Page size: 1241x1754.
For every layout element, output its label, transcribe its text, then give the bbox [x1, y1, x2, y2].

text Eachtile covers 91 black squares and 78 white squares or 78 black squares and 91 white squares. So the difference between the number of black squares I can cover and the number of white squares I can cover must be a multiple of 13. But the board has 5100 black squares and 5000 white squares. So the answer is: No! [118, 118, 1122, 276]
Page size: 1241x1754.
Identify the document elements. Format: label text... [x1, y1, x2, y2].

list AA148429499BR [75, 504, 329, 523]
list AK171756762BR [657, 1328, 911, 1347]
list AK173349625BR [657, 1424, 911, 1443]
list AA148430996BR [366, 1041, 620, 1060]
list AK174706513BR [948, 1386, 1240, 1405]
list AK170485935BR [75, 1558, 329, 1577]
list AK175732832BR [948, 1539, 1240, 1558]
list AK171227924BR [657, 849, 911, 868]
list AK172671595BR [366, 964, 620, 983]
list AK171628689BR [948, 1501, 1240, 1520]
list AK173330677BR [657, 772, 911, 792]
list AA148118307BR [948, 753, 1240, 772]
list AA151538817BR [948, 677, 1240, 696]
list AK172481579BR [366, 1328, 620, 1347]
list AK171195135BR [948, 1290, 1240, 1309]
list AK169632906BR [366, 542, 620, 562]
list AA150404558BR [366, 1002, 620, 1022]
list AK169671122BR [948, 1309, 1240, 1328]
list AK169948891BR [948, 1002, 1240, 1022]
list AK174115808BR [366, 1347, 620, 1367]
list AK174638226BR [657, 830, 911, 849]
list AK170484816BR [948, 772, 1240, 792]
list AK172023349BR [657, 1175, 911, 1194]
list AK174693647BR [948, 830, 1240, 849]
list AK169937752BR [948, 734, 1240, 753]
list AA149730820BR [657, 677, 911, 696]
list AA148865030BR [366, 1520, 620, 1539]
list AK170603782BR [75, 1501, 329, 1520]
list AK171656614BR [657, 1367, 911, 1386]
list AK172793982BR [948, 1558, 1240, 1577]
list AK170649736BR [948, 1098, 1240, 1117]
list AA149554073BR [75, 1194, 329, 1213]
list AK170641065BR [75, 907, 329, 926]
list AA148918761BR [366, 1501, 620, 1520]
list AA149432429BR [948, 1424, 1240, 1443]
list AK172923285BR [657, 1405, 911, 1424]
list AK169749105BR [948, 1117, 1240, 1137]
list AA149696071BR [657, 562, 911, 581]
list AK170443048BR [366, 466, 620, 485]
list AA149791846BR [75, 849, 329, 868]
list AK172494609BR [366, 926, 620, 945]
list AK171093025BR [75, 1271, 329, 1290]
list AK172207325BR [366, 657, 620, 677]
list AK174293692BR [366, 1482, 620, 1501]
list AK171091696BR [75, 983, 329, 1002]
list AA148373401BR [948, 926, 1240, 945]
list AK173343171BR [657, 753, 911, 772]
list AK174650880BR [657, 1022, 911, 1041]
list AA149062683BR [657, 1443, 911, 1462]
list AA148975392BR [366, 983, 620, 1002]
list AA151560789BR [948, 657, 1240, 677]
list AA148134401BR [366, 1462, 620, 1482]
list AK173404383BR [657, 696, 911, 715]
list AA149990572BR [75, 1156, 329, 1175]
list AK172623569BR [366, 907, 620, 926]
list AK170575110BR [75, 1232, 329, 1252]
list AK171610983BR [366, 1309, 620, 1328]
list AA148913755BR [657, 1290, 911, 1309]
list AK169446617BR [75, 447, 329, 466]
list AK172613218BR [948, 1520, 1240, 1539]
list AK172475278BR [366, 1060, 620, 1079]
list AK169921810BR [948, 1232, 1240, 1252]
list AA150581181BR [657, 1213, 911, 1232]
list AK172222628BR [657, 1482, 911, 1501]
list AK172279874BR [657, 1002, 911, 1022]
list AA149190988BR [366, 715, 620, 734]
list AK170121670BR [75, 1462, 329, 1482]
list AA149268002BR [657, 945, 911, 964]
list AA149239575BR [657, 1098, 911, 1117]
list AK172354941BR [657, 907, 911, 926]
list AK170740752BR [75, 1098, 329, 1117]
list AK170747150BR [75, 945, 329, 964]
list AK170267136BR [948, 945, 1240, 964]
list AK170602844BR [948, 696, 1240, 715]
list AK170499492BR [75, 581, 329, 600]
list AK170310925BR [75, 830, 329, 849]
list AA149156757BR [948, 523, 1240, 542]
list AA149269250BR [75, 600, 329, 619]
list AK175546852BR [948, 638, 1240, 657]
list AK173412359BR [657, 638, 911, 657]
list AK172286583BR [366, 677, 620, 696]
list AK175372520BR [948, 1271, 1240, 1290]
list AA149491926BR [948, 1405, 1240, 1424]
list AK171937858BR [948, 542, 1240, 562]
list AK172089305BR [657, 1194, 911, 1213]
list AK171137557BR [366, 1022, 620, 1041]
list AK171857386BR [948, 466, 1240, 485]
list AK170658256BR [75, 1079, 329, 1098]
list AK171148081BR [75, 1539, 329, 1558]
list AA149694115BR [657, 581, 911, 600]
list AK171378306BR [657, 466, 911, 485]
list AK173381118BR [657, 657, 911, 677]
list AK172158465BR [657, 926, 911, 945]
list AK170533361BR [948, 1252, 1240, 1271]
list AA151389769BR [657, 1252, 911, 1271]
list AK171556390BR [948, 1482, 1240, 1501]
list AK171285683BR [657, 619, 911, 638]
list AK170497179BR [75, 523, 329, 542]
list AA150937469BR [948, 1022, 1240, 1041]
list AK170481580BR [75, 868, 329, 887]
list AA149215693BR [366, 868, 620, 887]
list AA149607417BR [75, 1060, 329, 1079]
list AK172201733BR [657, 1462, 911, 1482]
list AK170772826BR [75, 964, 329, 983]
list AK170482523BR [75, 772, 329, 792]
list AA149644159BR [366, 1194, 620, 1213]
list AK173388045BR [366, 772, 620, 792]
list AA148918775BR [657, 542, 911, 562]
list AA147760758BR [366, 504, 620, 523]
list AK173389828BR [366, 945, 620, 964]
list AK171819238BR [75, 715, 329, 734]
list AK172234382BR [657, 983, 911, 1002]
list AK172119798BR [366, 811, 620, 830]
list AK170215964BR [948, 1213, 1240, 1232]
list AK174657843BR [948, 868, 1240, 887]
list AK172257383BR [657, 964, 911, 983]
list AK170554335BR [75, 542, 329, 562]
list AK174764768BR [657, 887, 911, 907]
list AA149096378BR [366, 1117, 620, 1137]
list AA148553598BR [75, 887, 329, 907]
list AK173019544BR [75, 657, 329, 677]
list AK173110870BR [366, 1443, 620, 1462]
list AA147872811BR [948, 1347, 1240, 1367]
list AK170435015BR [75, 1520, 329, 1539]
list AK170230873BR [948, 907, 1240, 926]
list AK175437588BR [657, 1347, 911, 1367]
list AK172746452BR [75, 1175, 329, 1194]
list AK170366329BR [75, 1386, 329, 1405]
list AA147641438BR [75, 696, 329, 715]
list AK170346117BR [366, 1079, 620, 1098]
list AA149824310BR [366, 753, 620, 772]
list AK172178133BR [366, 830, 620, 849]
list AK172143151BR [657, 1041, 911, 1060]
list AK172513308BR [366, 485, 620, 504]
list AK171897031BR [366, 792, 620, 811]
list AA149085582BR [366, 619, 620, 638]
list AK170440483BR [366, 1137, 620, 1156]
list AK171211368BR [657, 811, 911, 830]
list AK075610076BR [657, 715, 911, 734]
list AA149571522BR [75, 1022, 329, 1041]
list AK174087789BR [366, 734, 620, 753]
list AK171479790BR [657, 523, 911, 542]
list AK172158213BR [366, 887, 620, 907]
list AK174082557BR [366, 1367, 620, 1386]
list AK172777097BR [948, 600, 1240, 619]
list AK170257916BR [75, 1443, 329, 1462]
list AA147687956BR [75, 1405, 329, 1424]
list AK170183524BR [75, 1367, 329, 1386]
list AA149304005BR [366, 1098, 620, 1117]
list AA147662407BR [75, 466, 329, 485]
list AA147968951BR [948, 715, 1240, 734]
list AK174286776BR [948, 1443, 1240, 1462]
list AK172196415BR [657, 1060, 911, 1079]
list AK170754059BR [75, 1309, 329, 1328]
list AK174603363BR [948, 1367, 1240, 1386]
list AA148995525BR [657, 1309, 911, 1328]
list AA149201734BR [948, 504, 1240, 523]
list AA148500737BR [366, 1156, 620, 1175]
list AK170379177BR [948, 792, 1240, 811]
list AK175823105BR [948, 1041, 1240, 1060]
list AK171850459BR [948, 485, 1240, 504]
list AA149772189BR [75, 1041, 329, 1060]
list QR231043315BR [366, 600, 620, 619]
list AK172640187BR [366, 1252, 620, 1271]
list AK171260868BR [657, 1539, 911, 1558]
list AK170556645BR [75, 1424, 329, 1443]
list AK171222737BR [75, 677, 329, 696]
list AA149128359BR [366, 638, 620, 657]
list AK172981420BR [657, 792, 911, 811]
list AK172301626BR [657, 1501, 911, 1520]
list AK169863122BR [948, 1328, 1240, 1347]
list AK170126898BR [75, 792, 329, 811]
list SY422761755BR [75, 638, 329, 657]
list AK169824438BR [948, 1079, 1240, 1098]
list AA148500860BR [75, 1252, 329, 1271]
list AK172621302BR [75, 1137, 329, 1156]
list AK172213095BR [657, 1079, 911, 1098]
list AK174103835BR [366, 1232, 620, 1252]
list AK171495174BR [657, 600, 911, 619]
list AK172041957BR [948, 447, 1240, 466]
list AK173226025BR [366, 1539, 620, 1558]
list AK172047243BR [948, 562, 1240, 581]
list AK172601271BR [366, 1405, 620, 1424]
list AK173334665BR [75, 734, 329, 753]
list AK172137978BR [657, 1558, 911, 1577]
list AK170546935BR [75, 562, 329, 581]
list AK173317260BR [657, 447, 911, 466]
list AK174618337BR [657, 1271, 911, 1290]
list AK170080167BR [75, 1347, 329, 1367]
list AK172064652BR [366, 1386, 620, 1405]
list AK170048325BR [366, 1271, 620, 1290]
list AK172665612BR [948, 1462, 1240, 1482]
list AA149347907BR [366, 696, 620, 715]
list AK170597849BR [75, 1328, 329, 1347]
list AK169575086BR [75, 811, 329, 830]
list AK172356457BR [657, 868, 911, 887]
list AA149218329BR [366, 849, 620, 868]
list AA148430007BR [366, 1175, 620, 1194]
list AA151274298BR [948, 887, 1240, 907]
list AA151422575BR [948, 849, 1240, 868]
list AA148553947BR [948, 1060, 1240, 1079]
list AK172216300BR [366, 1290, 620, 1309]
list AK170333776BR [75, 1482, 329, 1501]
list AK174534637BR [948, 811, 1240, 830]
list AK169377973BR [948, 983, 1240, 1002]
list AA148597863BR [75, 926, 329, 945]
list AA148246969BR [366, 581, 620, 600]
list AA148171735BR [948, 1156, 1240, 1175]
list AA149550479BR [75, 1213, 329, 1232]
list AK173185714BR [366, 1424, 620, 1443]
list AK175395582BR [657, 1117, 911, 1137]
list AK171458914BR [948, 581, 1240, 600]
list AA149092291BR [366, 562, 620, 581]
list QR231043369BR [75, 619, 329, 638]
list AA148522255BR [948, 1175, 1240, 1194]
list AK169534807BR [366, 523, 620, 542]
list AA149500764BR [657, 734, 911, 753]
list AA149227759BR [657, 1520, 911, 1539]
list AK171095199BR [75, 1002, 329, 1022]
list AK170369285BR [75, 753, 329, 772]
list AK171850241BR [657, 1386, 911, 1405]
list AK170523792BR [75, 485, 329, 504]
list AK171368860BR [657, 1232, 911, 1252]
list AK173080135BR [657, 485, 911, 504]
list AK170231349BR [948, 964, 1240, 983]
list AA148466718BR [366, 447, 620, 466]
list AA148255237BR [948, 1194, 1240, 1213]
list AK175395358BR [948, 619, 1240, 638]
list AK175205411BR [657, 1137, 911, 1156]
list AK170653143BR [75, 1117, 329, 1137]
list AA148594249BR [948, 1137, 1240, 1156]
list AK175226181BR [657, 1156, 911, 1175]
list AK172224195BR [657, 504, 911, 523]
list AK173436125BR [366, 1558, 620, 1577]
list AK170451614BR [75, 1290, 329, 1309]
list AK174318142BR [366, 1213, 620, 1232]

## What you have to do
Can you write out the data word for word, starting at its very beginning and ending with the line that contains "For every layout", both ends included?

## The completed task
Page size: 1241x1754.
For every layout element, output its label, transcribe its text, then give the bbox [x1, y1, x2, y2].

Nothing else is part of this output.